AS A BOY, I PULLED OUT DOZENS — perhaps hundreds — of survey stakes in a vain effort to slow the bulldozers that were taking out my woods to make way for a new subdivision. Had I known then what I've since learned from a developer, that I should have simply moved the stakes around to be more effective, I would surely have done that too. So you might imagine my dubiousness when, a few weeks after the publication of my 2005 book, Last Child in the Woods, I received an e-mail from Derek Thomas, who introduced himself as vice chairman and chief investment officer of Newland Communities, one of the nation’s largest privately owned residential development companies. “I have been reading your new book,” he wrote, “and am profoundly disturbed by some of the information you present.”
Thomas said he wanted to do something positive. He invited me to an envisioning session in Phoenix to “explore how Newland can improve or redefine our approach to open space preservation and the interaction between our homebuyers and nature.” A few weeks later, in a conference room filled with about eighty developers, builders, and real estate marketers, I offered my sermonette.

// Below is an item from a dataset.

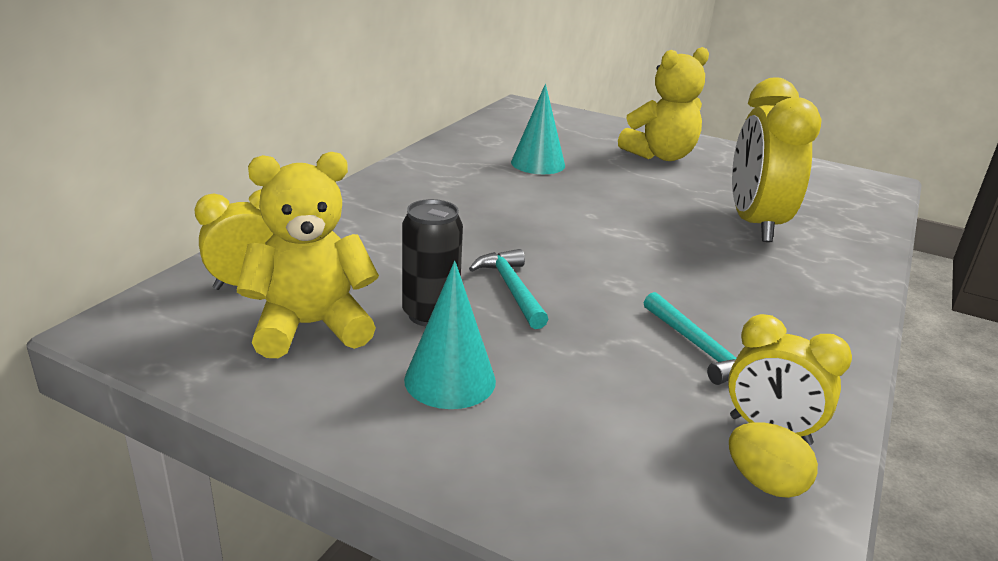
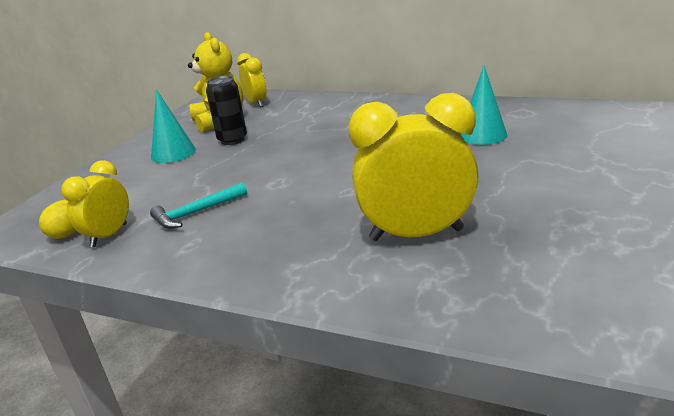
camera: 90 degrees right, 0 degrees up
(512, 289) = (263, 153): turquoise hammer -> none
(660, 156) = (570, 181): yellow teddy bear -> none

The folks in the crowd were partially responsible for the problem, I suggested, because they destroy natural habitat, design communities in ways that discourage any real contact with nature, and include covenants that virtually criminalize outdoor play — outlawing tree-climbing, fort-building, even chalk-drawing on sidewalks.
I was ready to make a fast exit when Thomas, a bearded man with an avuncular demeanor, stood up and said, “I want you all to go into small groups and solve the problem: how are we going to build communities in the future that actually connect kids with nature?” The room filled with noise and excitement. By the time the groups reassembled to report the ideas they had generated, I had glimpsed the primal power of connecting children and nature: it can inspire unexpected advocates and lure unlikely allies to enter an entirely new place. Call it the doorway effect. Once through the door, they can revisualize seemingly intractable problems and produce solutions they might otherwise never have imagined.
A half hour after Thomas’s challenge, the groups reported their ideas. Among them: leave some land and native habitat in place (that’s a good start); employ green design principles; incorporate nature trails and natural waterways; throw out the conventional covenants and restrictions that discourage or prohibit natural play and rewrite the rules to encourage it; allow kids to build forts and tree houses or plant gardens; and create small, on-site nature centers.
“Kids could become guides, using cell phones, along nature trails that lead to schools at the edge of the development,” someone suggested. Were the men and women in this room just blowing smoke? Maybe. Developers exploiting our hunger for nature, I thought, just as they market their subdivisions by naming their streets after the trees and streams that they destroy. But the fact that developers, builders, and real estate marketers would approach Derek Thomas’s question with such apparently heartfelt enthusiasm was revealing. The quality of their ideas mattered less than the fact that they had them. While they may not get there themselves, the people in this room were visualizing a very different future. They were undergoing a process of discovery that has proliferated around the country in the past two years, and not only among developers.